The return of Steve Jobs

Apple looked like it would not survive, as it was a poorly run organization through the early 1990s. Executives made terrible decisions with inconsistent strategies and, most importantly, there was no brand idea for what they should be. After Steve Jobs came to Apple in 1997, he shifted the focus to rebuilding around the  brand idea of “Apple makes technology so simple that everyone can be part of the future.” Steve Jobs took a consumer-first approach in a market dominated by an obsession with gadgets, bits, and bytes.


How the five elements of smart strategic thinking show how Apple completed its turnaround plan:

1. Set a vision of what you want

  • Apple’s vision was to make it easy to get everyone to be part of technology in the future. The main issue was how to create brand fans then mobilize them to spread the word to the masses.

2. Invest resources in a strategic program

  • Apple invested and aligned everything behind a brand idea defined as “Apple makes technology so simple; everyone can be part of the future.” Apple uses this brand idea at every touchpoint, including the brand positioning, communication, innovation, purchase moment and experience.

3. Focus on an identified opportunity

  • For decades, Apple consistently focused on empathizing with—and taking advantage of—the consumer’s frustration with technology. In the 1980s, Apple attacked IBM personal computers as being too complicated. In 2005, they used “I’m a Mac, and I’m a PC” advertising to attack Microsoft. Each time, Apple used its “consumer-first” mentality to transform leading-edge technology into accessible consumer technology.

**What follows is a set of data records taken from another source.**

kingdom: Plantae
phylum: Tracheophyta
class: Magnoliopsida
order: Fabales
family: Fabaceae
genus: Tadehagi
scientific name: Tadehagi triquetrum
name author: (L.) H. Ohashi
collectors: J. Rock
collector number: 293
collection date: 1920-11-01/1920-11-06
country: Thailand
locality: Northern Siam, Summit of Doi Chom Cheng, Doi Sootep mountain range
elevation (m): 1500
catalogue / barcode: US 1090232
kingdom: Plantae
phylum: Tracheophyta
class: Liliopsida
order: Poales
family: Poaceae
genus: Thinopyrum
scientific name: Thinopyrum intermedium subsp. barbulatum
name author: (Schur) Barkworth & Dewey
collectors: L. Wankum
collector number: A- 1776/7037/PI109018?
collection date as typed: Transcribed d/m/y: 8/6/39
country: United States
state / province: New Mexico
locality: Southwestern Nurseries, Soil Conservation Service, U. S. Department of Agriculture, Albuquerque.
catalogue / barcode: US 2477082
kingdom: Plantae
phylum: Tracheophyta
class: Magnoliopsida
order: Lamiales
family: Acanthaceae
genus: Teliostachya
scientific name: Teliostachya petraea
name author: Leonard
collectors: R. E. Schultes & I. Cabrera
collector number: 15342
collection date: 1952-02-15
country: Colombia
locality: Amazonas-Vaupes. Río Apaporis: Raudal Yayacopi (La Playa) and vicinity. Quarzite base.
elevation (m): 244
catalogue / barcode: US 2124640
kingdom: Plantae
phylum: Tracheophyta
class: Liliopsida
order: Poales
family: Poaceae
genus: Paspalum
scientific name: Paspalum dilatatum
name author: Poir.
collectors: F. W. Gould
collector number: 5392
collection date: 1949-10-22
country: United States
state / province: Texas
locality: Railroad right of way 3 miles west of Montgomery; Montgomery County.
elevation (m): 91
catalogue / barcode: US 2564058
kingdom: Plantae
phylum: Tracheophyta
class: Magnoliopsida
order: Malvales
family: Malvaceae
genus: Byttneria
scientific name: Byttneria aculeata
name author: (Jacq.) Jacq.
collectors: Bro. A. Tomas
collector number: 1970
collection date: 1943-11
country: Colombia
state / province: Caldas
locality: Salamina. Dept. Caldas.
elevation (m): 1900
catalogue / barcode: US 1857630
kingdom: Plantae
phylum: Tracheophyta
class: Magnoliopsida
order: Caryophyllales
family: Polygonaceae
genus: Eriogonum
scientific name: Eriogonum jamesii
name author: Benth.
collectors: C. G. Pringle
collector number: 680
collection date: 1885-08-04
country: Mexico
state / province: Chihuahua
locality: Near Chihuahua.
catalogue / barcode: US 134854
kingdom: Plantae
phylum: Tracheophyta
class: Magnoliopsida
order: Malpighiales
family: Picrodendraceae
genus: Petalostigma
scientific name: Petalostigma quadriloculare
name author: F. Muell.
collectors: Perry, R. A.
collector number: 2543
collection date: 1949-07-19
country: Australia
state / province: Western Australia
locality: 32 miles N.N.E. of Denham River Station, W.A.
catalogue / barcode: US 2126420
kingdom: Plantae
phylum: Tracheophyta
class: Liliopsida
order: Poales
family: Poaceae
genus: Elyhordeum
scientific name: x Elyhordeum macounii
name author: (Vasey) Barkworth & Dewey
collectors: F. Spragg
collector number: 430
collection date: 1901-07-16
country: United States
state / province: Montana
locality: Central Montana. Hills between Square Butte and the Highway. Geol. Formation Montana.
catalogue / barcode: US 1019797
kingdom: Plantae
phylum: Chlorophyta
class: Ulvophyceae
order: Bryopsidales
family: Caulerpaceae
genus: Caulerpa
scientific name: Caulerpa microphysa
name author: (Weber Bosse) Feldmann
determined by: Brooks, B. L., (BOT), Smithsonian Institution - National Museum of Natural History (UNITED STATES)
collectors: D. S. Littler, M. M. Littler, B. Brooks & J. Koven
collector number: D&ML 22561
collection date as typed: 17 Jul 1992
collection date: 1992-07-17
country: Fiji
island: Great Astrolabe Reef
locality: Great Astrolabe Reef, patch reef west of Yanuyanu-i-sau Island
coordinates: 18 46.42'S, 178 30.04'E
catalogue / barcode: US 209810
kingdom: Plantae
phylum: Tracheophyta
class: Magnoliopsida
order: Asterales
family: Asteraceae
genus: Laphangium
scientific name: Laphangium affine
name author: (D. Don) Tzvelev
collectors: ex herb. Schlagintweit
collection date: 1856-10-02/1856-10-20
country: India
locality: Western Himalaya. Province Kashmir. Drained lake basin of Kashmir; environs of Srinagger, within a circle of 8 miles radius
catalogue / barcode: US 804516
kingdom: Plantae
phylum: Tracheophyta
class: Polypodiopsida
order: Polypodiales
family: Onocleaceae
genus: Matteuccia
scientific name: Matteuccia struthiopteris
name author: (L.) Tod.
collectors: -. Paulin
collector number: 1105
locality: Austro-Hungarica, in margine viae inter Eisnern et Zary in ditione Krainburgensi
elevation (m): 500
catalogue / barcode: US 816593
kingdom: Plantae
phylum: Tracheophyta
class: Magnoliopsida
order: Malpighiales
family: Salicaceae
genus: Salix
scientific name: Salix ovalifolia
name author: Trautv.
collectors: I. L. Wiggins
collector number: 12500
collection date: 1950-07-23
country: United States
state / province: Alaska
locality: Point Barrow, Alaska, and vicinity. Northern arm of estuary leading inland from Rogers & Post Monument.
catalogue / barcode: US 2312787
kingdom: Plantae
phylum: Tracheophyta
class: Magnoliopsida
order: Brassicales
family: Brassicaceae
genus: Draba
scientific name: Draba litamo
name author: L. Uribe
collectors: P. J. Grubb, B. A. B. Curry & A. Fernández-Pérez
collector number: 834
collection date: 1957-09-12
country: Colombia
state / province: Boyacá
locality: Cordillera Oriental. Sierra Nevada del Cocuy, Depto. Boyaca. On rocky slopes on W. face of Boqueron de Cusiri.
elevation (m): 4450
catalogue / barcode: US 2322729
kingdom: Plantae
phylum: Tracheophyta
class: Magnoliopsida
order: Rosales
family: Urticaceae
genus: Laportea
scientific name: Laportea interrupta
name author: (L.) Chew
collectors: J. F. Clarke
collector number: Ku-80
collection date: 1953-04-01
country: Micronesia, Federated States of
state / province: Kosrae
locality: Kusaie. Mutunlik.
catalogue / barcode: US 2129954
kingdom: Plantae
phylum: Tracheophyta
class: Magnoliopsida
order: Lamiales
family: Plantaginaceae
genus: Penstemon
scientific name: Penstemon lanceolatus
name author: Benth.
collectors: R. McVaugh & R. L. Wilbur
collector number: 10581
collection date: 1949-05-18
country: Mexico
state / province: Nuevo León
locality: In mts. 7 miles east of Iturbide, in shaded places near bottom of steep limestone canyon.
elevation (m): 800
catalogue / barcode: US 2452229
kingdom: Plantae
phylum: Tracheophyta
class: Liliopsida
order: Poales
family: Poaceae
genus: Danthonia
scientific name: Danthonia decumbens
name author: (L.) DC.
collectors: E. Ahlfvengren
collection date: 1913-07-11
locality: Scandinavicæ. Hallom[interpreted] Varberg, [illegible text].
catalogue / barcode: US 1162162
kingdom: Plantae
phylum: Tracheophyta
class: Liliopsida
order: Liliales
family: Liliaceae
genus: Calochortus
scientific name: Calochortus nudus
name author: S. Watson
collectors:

4. Leverage a breakthrough market impact

  • Apple takes a fast-follower stance that takes current technology and makes it simple to use. Every platform, including desktops, laptops, phones, watches, tablets, and music streaming delivers the brand idea of simplicity.  Apple deploys high profile launch hype to use vocal Apple advocates to spread the word to their friends.

5. Performance result that pays back

  • Apple created a consumer bond with their brand fans to enter new categories. On top of that, Apple is now the most beloved consumer-driven brand, with premium prices, stronger market share, sales, and profits. They used brand love to help drive a remarkable 40x revenue growth over 10 years, skyrocketing from $5.7 billion in 2005 to $240 billion in 2015. This rapid growth helps cover the high costs of advertising and R&D, giving them very healthy operating margins, up over 35%. All this strategic effort has increased their market capitalization approaches $1 trillion.